(Text excerpt begins)

That insight reframes crops not just as passive recipients of inputs, but as active managers of their microbial ecosystems.
It also shapes next-generation biosolutions, including strains that enhance nutrient availability, improve resilience and reduce fertiliser use and raises questions about selecting crop varieties for their ability to recruit beneficial microbes.
The promise of microbial inputs – and their limits
Cybèle Agrocare is part of a growing cohort scaling these solutions, producing microbial strains for biocontrol and biofertiliser products.
Vinot highlights Azospirillum, which improves root architecture and nitrogen efficiency, potentially reducing synthetic nitrogen use by up to ~100 kg/ha while lowering costs and emissions.
However, performance can vary.
“Biologicals are living systems,” she says. “They must establish themselves and interact with soil, climate and crop conditions.”
She adds that results are often stronger in more stressed or degraded soils, where the biological ‘gap’ is greater and the potential for improvement is higher.

(Text excerpt ends)
(Given records begins)

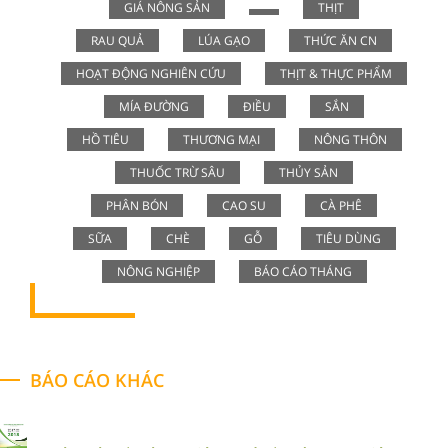
GIÁ NÔNG SẢN
THỊT
RAU QUẢ
LÚA GẠO
THỨC ĂN CN
HOẠT ĐỘNG NGHIÊN CỨU
THỊT & THỰC PHẨM
MÍA ĐƯỜNG
ĐIỀU
SẮN
HỒ TIÊU
THƯƠNG MẠI
NÔNG THÔN
THUỐC TRỪ SÂU
THỦY SẢN
PHÂN BÓN
CAO SU
CÀ PHÊ
SỮA
CHÈ
GỖ
TIÊU DÙNG
NÔNG NGHIỆP
BÁO CÁO THÁNG
BÁO CÁO KHÁC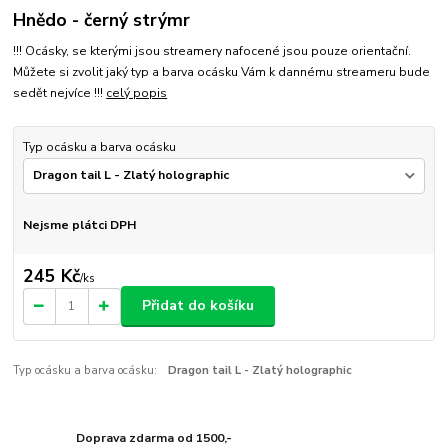
Hnědo - černý strýmr
!!! Ocásky, se kterými jsou streamery nafocené jsou pouze orientační.
Můžete si zvolit jaký typ a barva ocásku Vám k dannému streameru bude
sedět nejvíce !!!
celý popis
Typ ocásku a barva ocásku
Nejsme plátci DPH
245 Kč
/
ks
Přidat do košíku
Typ ocásku a barva ocásku:
Dragon tail L - Zlatý holographic
Doprava zdarma od 1500,-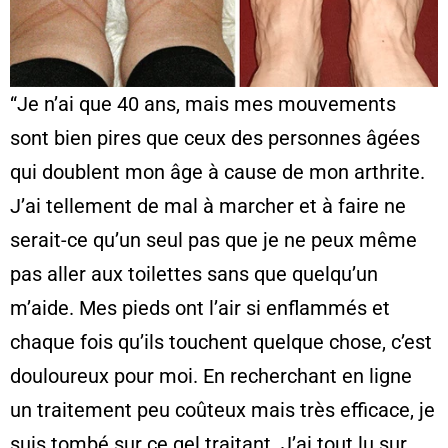
“Je n’ai que 40 ans, mais mes mouvements
sont bien pires que ceux des personnes âgées
qui doublent mon âge à cause de mon arthrite.
J’ai tellement de mal à marcher et à faire ne
serait-ce qu’un seul pas que je ne peux même
pas aller aux toilettes sans que quelqu’un
m’aide. Mes pieds ont l’air si enflammés et
chaque fois qu’ils touchent quelque chose, c’est
douloureux pour moi. En recherchant en ligne
un traitement peu coûteux mais très efficace, je
suis tombé sur ce gel traitant. J’ai tout lu sur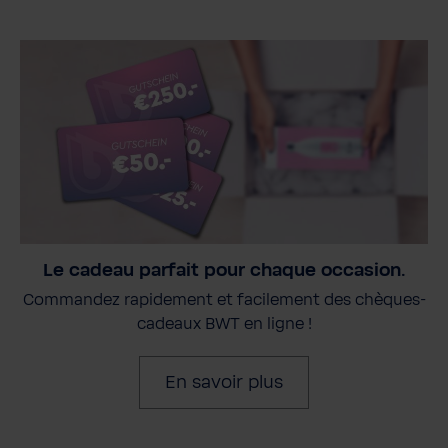
Le cadeau parfait pour chaque occasion.
Commandez rapidement et facilement des chèques-
cadeaux BWT en ligne !
En savoir plus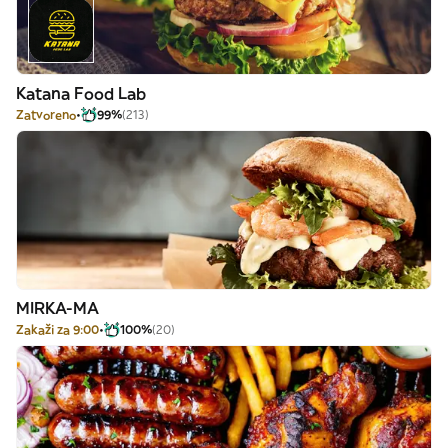
Katana Food Lab
Zatvoreno
99%
(213)
MIRKA-MA
Zakaži za 9:00
100%
(20)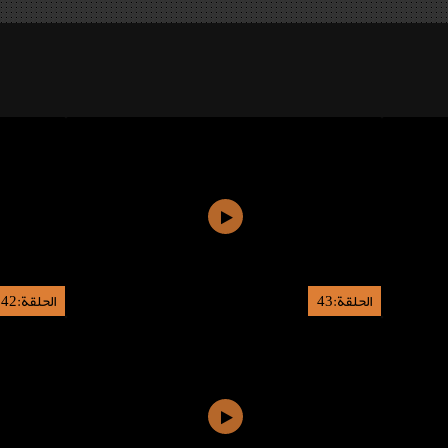
الحلقة:43
الحلقة:42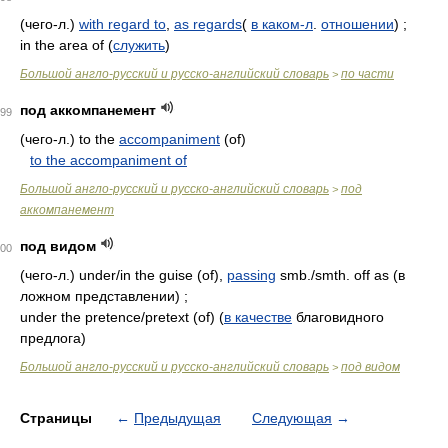
(чего-л.)
with regard to
,
as regards
(
в каком-л
.
отношении
) ;
in the area of (
служить
)
Большой англо-русский и русско-английский словарь
по части
>
под аккомпанемент
99
(чего-л.) to the
accompaniment
(of)
to the accompaniment of
Большой англо-русский и русско-английский словарь
под
>
аккомпанемент
под видом
00
(чего-л.) under/in the guise (of),
passing
smb./smth. off as (в
ложном представлении) ;
under the pretence/pretext (of) (
в качестве
благовидного
предлога)
Большой англо-русский и русско-английский словарь
под видом
>
Страницы
←
Предыдущая
Следующая
→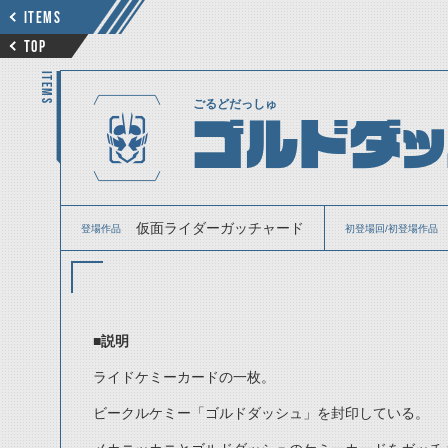
ITEMS
TOP
ITEMS
ごるどだっしゅ
ゴルドダッ
仮面ライダーガッチャード
登場作品
初登場回/初登場作品
■説明
ライドケミーカードの一枚。
ビークルケミー「ゴルドダッシュ」を封印している。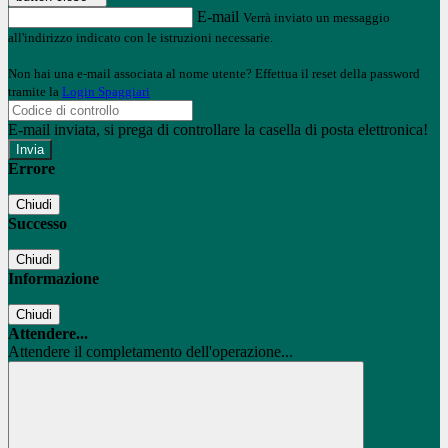
E-mail
Verrà inviato un messaggio
all'indirizzo indicato con le istruzioni necessarie.
Non hai una e-mail associata al nome utente? Effettua il reset della password
tramite la
Login Spaggiari
E-mail inviata, si prega di controllare la casella di posta elettronica!
Errore
Chiudi
Successo
Chiudi
Informazione
Chiudi
Attendere...
Attendere il completamento dell'operazione...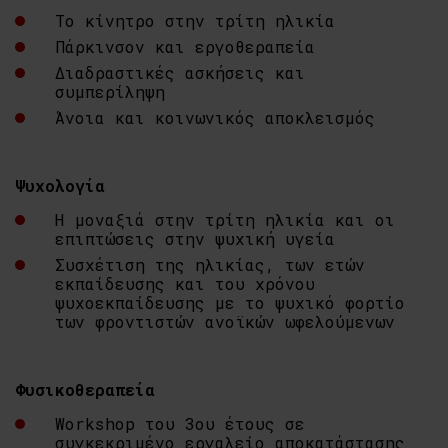
Το κίνητρο στην τρίτη ηλικία
Πάρκινσον και εργοθεραπεία
Διαδραστικές ασκήσεις και
συμπερίληψη
Άνοια και κοινωνικός αποκλεισμός
Ψυχολογία
Η μοναξιά στην τρίτη ηλικία και οι
επιπτώσεις στην ψυχική υγεία
Συσχέτιση της ηλικίας, των ετών
εκπαίδευσης και του χρόνου
ψυχοεκπαίδευσης με το ψυχικό φορτίο
των φροντιστών ανοϊκών ωφελούμενων
Φυσικοθεραπεία
Workshop του 3ου έτους σε
συγκεκριμένο εργαλείο αποκατάστασης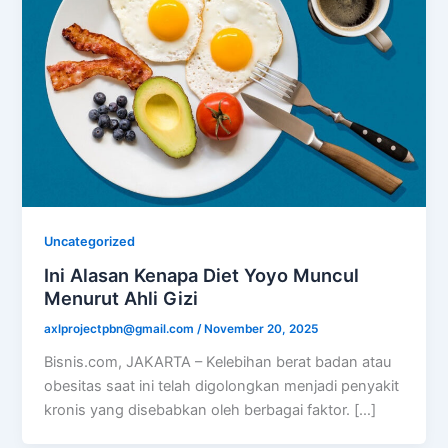
Uncategorized
Ini Alasan Kenapa Diet Yoyo Muncul
Menurut Ahli Gizi
axlprojectpbn@gmail.com
/
November 20, 2025
Bisnis.com, JAKARTA – Kelebihan berat badan atau
obesitas saat ini telah digolongkan menjadi penyakit
kronis yang disebabkan oleh berbagai faktor. […]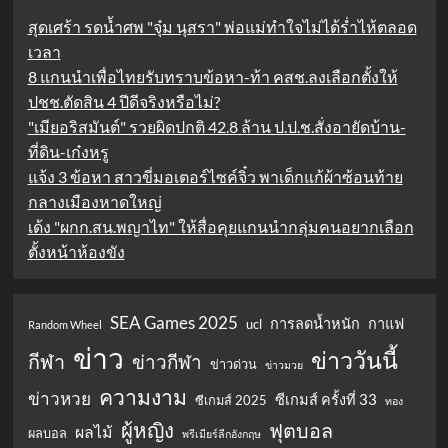
สุดเศร้า รดน้ำศพ "จุ๋ม นุสรา" พ่อแม่ทำใจไม่ได้ร่ำไห้ตลอด
เวลา
8 แกนนำเพื่อไทยรับทราบข้อหา-ท้า คสช.ลงเลือกตั้งให้
ปชช.ตัดสิน 4 ปีดีจริงหรือไม่?
"เมียอริสมันต์" รวยผิดปกติ 42.8 ล้าน ป.ป.ช.สั่งอายัดบ้าน-
ที่ดิน-เก๋งหรู
แจ้ง 3 ข้อหา สาวขี่มอเตอร์ไซค์จิ๋ว พาเด็กแก้ผ้าซ้อนท้าย
กลางเมืองหาดใหญ่
เด้ง "ผกก.สน.พญาไท" ให้สื่อคุยแกนนำกลุ่มคนอยากเลือก
ตั้งหน้าห้องขัง
SEA Games 2025
การลดน้ำหนัก
กาแฟ
ucl
Random Wheel
ข่าว
ข่าววันนี้
กีฬา
ข่าวกีฬา
ข่าวด่วน
ข่าวมวย
ความงาม
ข่าวหวย
ซีเกมส์ ครั้งที่ 33
ซีเกมส์ 2025
ทอง
ผู้หญิง
ฟุตบอล
ผลไม้
ผลบอล
พรีเมียร์ลีกอังกฤษ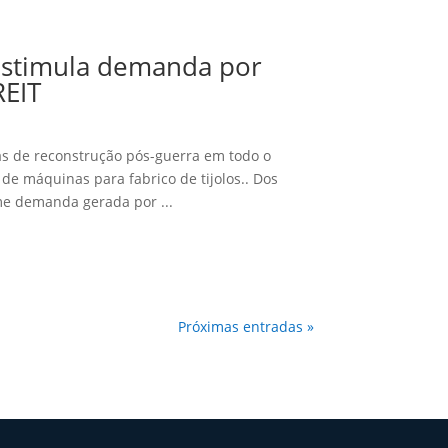
estimula demanda por
REIT
vas de reconstrução pós-guerra em todo o
de máquinas para fabrico de tijolos.. Dos
me demanda gerada por ...
Próximas entradas »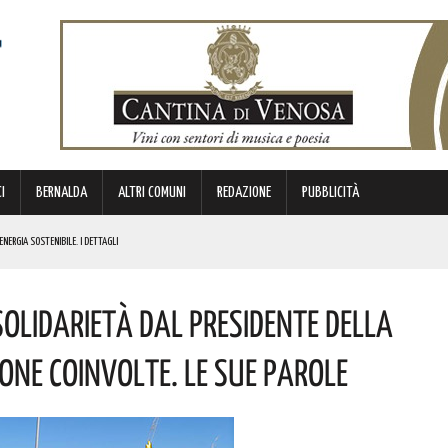
I
BERNALDA
ALTRI COMUNI
REDAZIONE
PUBBLICITÀ
ENERGIA SOSTENIBILE. I DETTAGLI
ICE E CUSTODE DELLA PROPRIA IDENTITÀ. L’INIZIATIVA
Solidarietà Dal Presidente Della
NDE ANIMA”. IL CONCERTO AD INGRESSO GRATUITO
OMMISSARIO. LE PAROLE DI BARDI
one Coinvolte. Le Sue Parole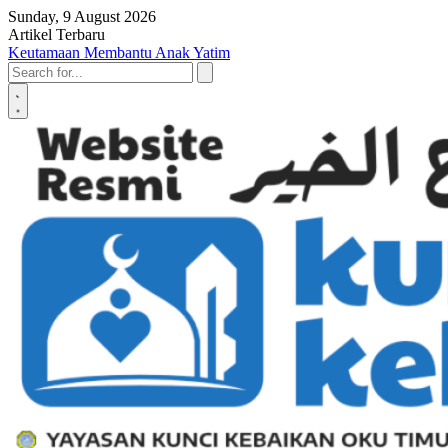
Skip to content
Sunday, 9 August 2026
Artikel Terbaru
Penyerahan SK LAZ Kunci Kebaikan OKU Timur, Tonggak Baru
Penguatan Pelayanan Umat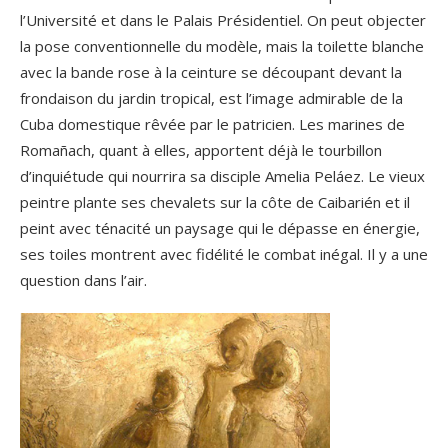
l’Université et dans le Palais Présidentiel. On peut objecter
la pose conventionnelle du modèle, mais la toilette blanche
avec la bande rose à la ceinture se découpant devant la
frondaison du jardin tropical, est l’image admirable de la
Cuba domestique rêvée par le patricien. Les marines de
Romañach, quant à elles, apportent déjà le tourbillon
d’inquiétude qui nourrira sa disciple Amelia Peláez. Le vieux
peintre plante ses chevalets sur la côte de Caibarién et il
peint avec ténacité un paysage qui le dépasse en énergie,
ses toiles montrent avec fidélité le combat inégal. Il y a une
question dans l’air.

(Given records ends)

*Directions*.
- a) Do these statements agree with the excerpt on microbial crop inputs? For each, answer yes or no and quote the words from the excerpt that decide it.
(i) Azospirillum could cut synthetic nitrogen use by as much as about 100 kg/ha.
(ii) Results from biologicals tend to be stronger in healthy, undegraded soils.
(iii) Cybèle Agrocare produces microbial strains only for biofertiliser products.
- b) Can you return the words of the excerpt on microbial crop inputs between "It also shapes" and "and biofertiliser products.", inclusive?
You won't need the rows for any of this.

*Answers for the tasks*.
- a)
(i) Yes: "potentially reducing synthetic nitrogen use by up to ~100 kg/ha"
(ii) No: "results are often stronger in more stressed or degraded soils"
(iii) No: "producing microbial strains for biocontrol and biofertiliser products"

- b)
It also shapes next-generation biosolutions, including strains that enhance nutrient availability, improve resilience and reduce fertiliser use and raises questions about selecting crop varieties for their ability to recruit beneficial microbes.
The promise of microbial inputs – and their limits
Cybèle Agrocare is part of a growing cohort scaling these solutions, producing microbial strains for biocontrol and biofertiliser products.